■ Data extract ■

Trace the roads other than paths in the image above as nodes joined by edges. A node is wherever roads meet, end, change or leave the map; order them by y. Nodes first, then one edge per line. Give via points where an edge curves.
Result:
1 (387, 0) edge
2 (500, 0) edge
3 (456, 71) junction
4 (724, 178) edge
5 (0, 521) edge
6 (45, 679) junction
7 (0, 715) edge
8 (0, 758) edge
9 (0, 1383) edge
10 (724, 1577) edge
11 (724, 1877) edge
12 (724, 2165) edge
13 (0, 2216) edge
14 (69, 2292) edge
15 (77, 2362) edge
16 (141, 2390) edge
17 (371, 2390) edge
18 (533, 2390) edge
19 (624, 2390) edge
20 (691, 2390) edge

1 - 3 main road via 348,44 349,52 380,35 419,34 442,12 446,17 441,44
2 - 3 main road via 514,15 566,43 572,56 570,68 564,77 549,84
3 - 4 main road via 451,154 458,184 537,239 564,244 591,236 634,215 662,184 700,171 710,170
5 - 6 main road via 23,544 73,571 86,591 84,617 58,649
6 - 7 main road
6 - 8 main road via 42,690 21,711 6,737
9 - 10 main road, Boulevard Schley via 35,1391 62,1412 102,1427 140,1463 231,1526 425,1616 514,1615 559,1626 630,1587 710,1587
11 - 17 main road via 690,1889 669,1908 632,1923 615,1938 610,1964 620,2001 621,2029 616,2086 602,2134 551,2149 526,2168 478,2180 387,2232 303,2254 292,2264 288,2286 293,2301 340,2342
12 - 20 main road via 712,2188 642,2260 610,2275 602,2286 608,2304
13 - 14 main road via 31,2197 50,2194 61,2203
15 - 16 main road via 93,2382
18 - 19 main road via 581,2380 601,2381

■ Task goal ■
Exactly as given, repeat each line above.

■ Final answer ■
Trace the roads other than paths in the image above as nodes joined by edges. A node is wherever roads meet, end, change or leave the map; order them by y. Nodes first, then one edge per line. Give via points where an edge curves.
Result:
1 (387, 0) edge
2 (500, 0) edge
3 (456, 71) junction
4 (724, 178) edge
5 (0, 521) edge
6 (45, 679) junction
7 (0, 715) edge
8 (0, 758) edge
9 (0, 1383) edge
10 (724, 1577) edge
11 (724, 1877) edge
12 (724, 2165) edge
13 (0, 2216) edge
14 (69, 2292) edge
15 (77, 2362) edge
16 (141, 2390) edge
17 (371, 2390) edge
18 (533, 2390) edge
19 (624, 2390) edge
20 (691, 2390) edge

1 - 3 main road via 348,44 349,52 380,35 419,34 442,12 446,17 441,44
2 - 3 main road via 514,15 566,43 572,56 570,68 564,77 549,84
3 - 4 main road via 451,154 458,184 537,239 564,244 591,236 634,215 662,184 700,171 710,170
5 - 6 main road via 23,544 73,571 86,591 84,617 58,649
6 - 7 main road
6 - 8 main road via 42,690 21,711 6,737
9 - 10 main road, Boulevard Schley via 35,1391 62,1412 102,1427 140,1463 231,1526 425,1616 514,1615 559,1626 630,1587 710,1587
11 - 17 main road via 690,1889 669,1908 632,1923 615,1938 610,1964 620,2001 621,2029 616,2086 602,2134 551,2149 526,2168 478,2180 387,2232 303,2254 292,2264 288,2286 293,2301 340,2342
12 - 20 main road via 712,2188 642,2260 610,2275 602,2286 608,2304
13 - 14 main road via 31,2197 50,2194 61,2203
15 - 16 main road via 93,2382
18 - 19 main road via 581,2380 601,2381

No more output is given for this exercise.